Engineering intuition often treats filtering as reducing jitter amplitude. In a closed loop, filtering also changes timing.

After the input changes, the filtered output changes later. That lateness is phase lag in the time domain.

Closed loops are sensitive to control action arriving late.

plant has started changing
-> filtered value has not moved much
-> controller continues using the old state
-> plant crosses the target
-> filtered value finally reflects the change
-> controller corrects in the opposite direction

If the plant already has inertia, and the actuator also has response delay, filter delay consumes more stability margin. A loop that was merely slow may start overshooting. A loop that was barely stable may start oscillating.

Derivative Action Is Caught Between Filtering and Noise

The derivative term in PID responds to rate of change.

With noisy raw measurements, derivative action amplifies noise and creates output spikes. Many implementations therefore filter the measurement or the derivative term.

This creates a conflict:

  • without filtering, derivative action is noisy
  • with too much filtering, derivative action sees changes late

Derivative action is meant to sense changes early and reduce fast movement toward the target. If filtering delays the change, derivative action is weakened. Worse, the filtered signal shape may make derivative correction happen at the wrong time.

Derivative action is not simply an add-on that suppresses overshoot. It depends on measurement quality, sampling period, and filtering method.

Filter Location Changes Control Meaning

Filters can be placed in different parts of the loop, and each location means something different.

Common locations include:

  • filtering raw sensor values
  • filtering error
  • filtering the derivative term
  • filtering or ramping the control output
  • filtering display values separately

Filtering raw values changes the state seen by the controller. Filtering error changes the combined effect of setpoint changes and measurement changes. Filtering derivative mainly suppresses derivative noise. Filtering or ramping output limits actuator command speed.

All of these can look like “make it smoother,” but their closed-loop meaning differs.

For example, if the setpoint changes suddenly, filtering error may delay the setpoint change too. Filtering the measurement mainly delays feedback. Ramping the output limits how fast the actuator command changes.

During debugging, specify where filtering is applied, or the problem can be assigned to the wrong layer.

Different Signals Can Use Different Filtering

A common improvement is to separate display, alarm, and control data paths.
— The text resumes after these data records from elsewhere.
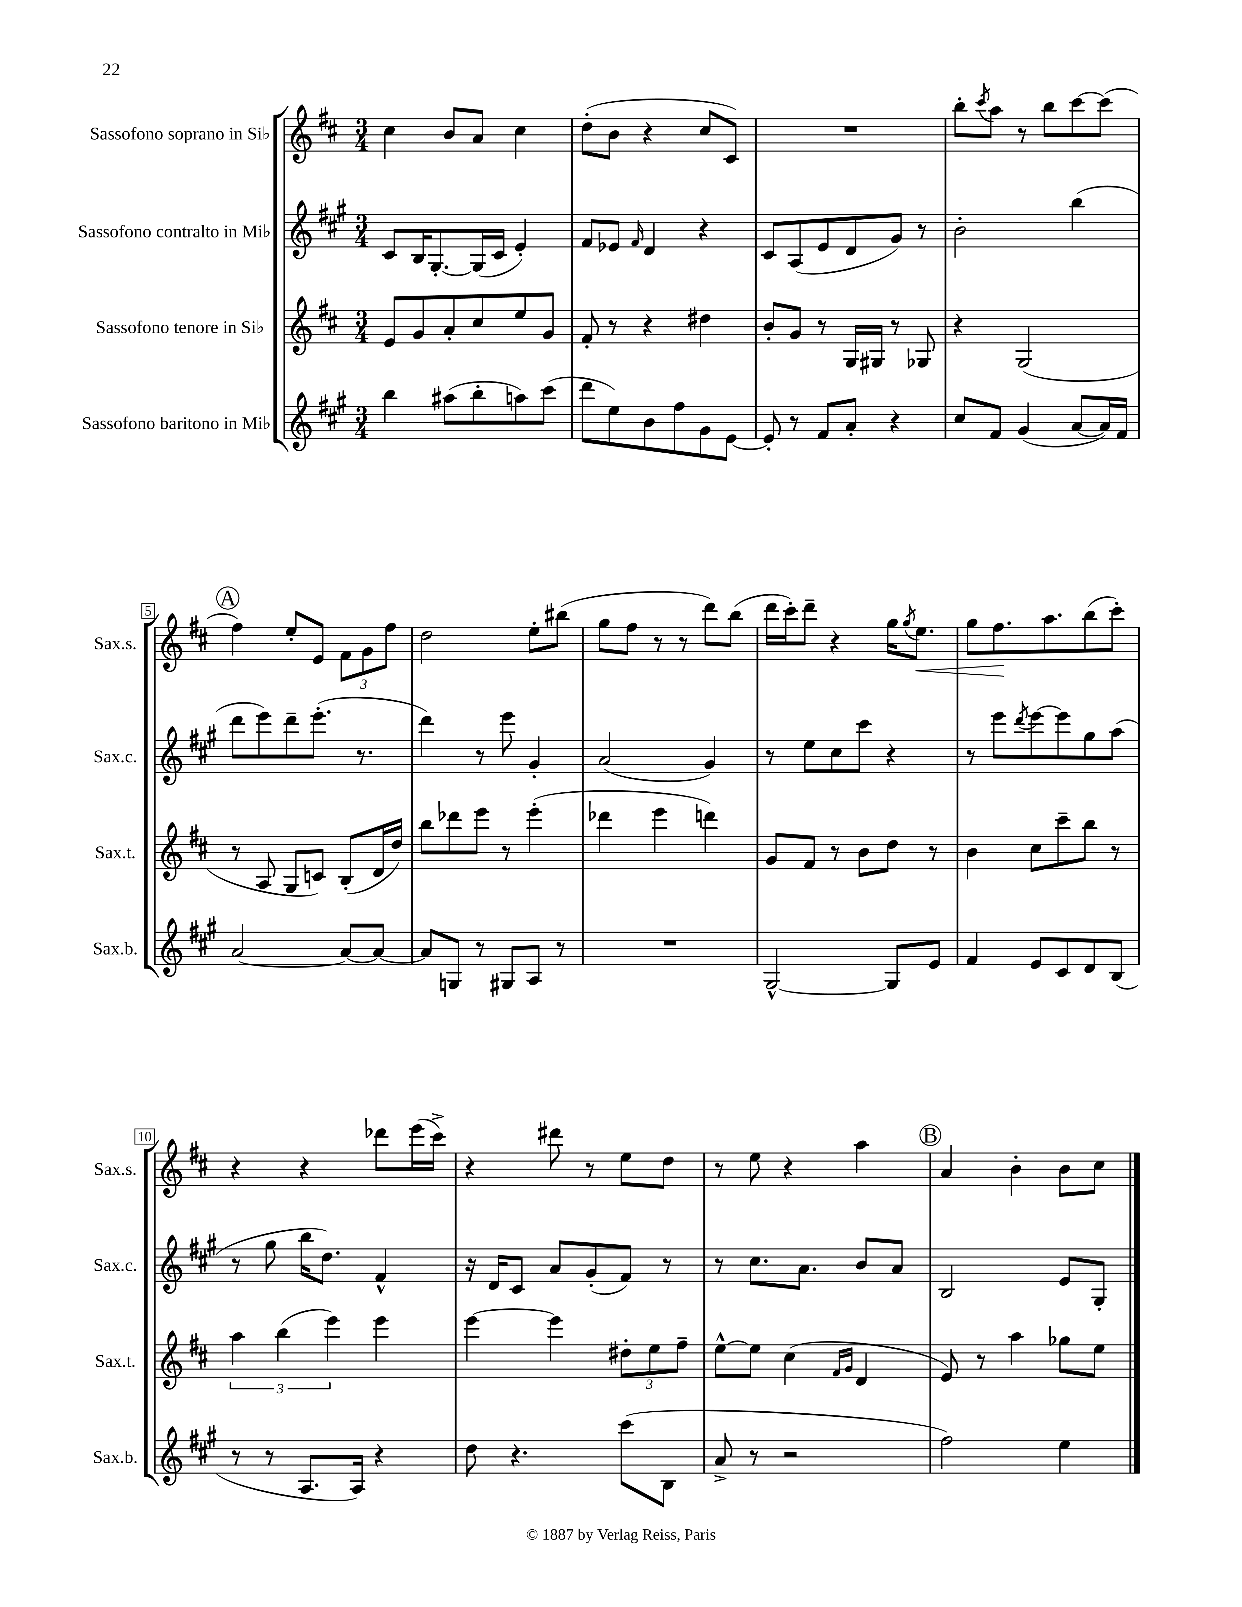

**kern	**kern	**kern	**kern
*staff4	*staff3	*staff2	*staff1
*clefG2	*clefG2	*clefG2	*clefG2
*k[f#c#g#]	*k[f#c#]	*k[f#c#g#]	*k[f#c#]
*M3/4	*M3/4	*M3/4	*M3/4
4bb	8e	8c#	4cc#
.	8g	16B	.
.	.	[8.G#'	.
(8aa#	8a'	.	8b
8bb'	8cc#	(16G#]	8a
.	.	16c#	.
8aa)	8ee	4e')	4cc#
(8ccc#	8g	.	.
=	=	=	=
8ddd	8f#'	8f#	(8dd'
8ee)	8r	8e-	8b
.	.	16qqf#	.
8b	4r	4d	4r
8ff#	.	.	.
8g#	4dd#	4r	8cc#
[8e	.	.	8c#)
=	=	=	=
8e']	8b'	8c#	2.r
8r	8g	(8A	.
8f#	8r	8e	.
8a'	16G	8d	.
.	16G#	.	.
4r	8r	8g#)	.
.	8G-	8r	.
=	=	=	=
8cc#	4r	2b'	8bb'
.	.	.	8qccc#
8f#	.	.	8aa
(4g#	(2G	.	8r
.	.	.	8bb
[8a	.	(4bb	[8ccc#
16a])	.	.	(8ccc#]
16f#	.	.	.
=	=	=	=
[2a	8r	8ddd	4ff#)
.	8A	8eee)	.
.	8G	8ddd~	8ee'
.	8c)	(8.eee'	8e
8a_	(8B'	.	12f#
.	.	8.r	.
.	.	.	12g
8a_	16d	.	.
.	.	.	12ff#
.	16dd)	.	.
=	=	=	=
8a]	8bb	4ddd)	2dd
8G	8ddd-	.	.
8r	8eee	8r	.
8G#	8r	8eee	.
8A	(4eee'	4g#'	8ee'
8r	.	.	(8bb#
=	=	=	=
2.r	4ddd-	(2a	8gg
.	.	.	8ff#
.	4eee	.	8r
.	.	.	8r
.	4ddd)	4g#)	8ddd)
.	.	.	(8bb
=	=	=	=
[2G#^^	8g	8r	16ddd
.	.	.	16ccc#')
.	8f#	8ee	8ddd~
.	8r	8cc#	4r
.	8b	8ccc#	.
8G#]	8dd	4r	16gg
.	.	.	8qgg
.	.	.	8.ee
8e	8r	.	.
=	=	=	=
4f#	4b	8r	8gg
.	.	8eee	8.ff#
.	.	8qddd	.
8e	8cc#	[8eee	.
.	.	.	8.aa
8c#	8ccc#~	8eee]	.
8d	8bb	8gg#	(8bb
(8B	8r	(8aa	8ccc#')
=	=	=	=
8r	6aa	8r	4r
8r	.	8gg#	.
.	(6bb	.	.
8.A	.	16bb	4r
.	.	8.dd)	.
.	6eee)	.	.
16A)	.	.	.
4r	4eee	4f#^^	8ddd-
.	.	.	(16eee
.	.	.	16ccc#^)
=	=	=	=
8dd	[4eee	16r	4r
.	.	16d	.
4.r	.	8c#	.
.	4eee]	8a	8ddd#
.	.	(8g#'	8r
(8ccc#	12dd#'	8f#)	8ee
.	12ee	.	.
8B	.	8r	8dd
.	12ff#~	.	.
=	=	=	=
8a^	[8ee^^	8r	8r
8r	8ee]	8.cc#	8ee
2r	(4cc#	.	4r
.	.	8.a	.
.	16qqf#	.	.
.	16qqg	.	.
.	4d	8b	4aa
.	.	8a	.
=	=	=	=
2ff#)	8e)	2B	4a
.	8r	.	.
.	4aa	.	4b'
4ee	8gg-	8e	8b
.	8ee	8G#'	8cc#
==	==	==	==
*-	*-	*-	*-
Display values can be smoother. Alarm logic can use hysteresis, confirmation, and state machines. Control values should keep feedback timely and apply only necessary noise reduction.

For example:

raw sampling
-> lightly filtered control value
-> heavily filtered display value
-> alarm state with hysteresis and confirmation

This avoids forcing one filter parameter to satisfy three goals: stable display, reliable alarms, and timely control.

In a closed loop, less filtering is not always better, and more filtering is not always more stable. Each data path needs a clear job.

Debug Filtering by Looking at Time and Response

When control becomes worse after filtering, do not only look at noise amplitude.

Record at least:

  1. Raw measurement.
  2. Filtered control value.
  3. Display value and alarm state.
  4. Sampling period.
  5. Real time length of filter windows.
  6. Control output.
  7. Actuator response.
  8. Setpoint change and real plant response.

Then check:

  • how long after raw value changes the control value changes
  • whether control output keeps pushing based on old feedback
  • whether overshoot increases after filtering
  • whether stronger filtering makes the same gains more oscillatory
  • whether display stability and control stability were treated as the same goal

If filtering makes the controller know about plant changes later, it is not only reducing noise. It is changing closed-loop dynamics.

Filtering can make numbers steadier, but closed-loop control needs feedback that is timely, credible, and clean enough.

Consider filter delay, sampling period, PID gains, and actuator response together. That is the difference between filtering helping the loop and filtering dragging the controller into the past.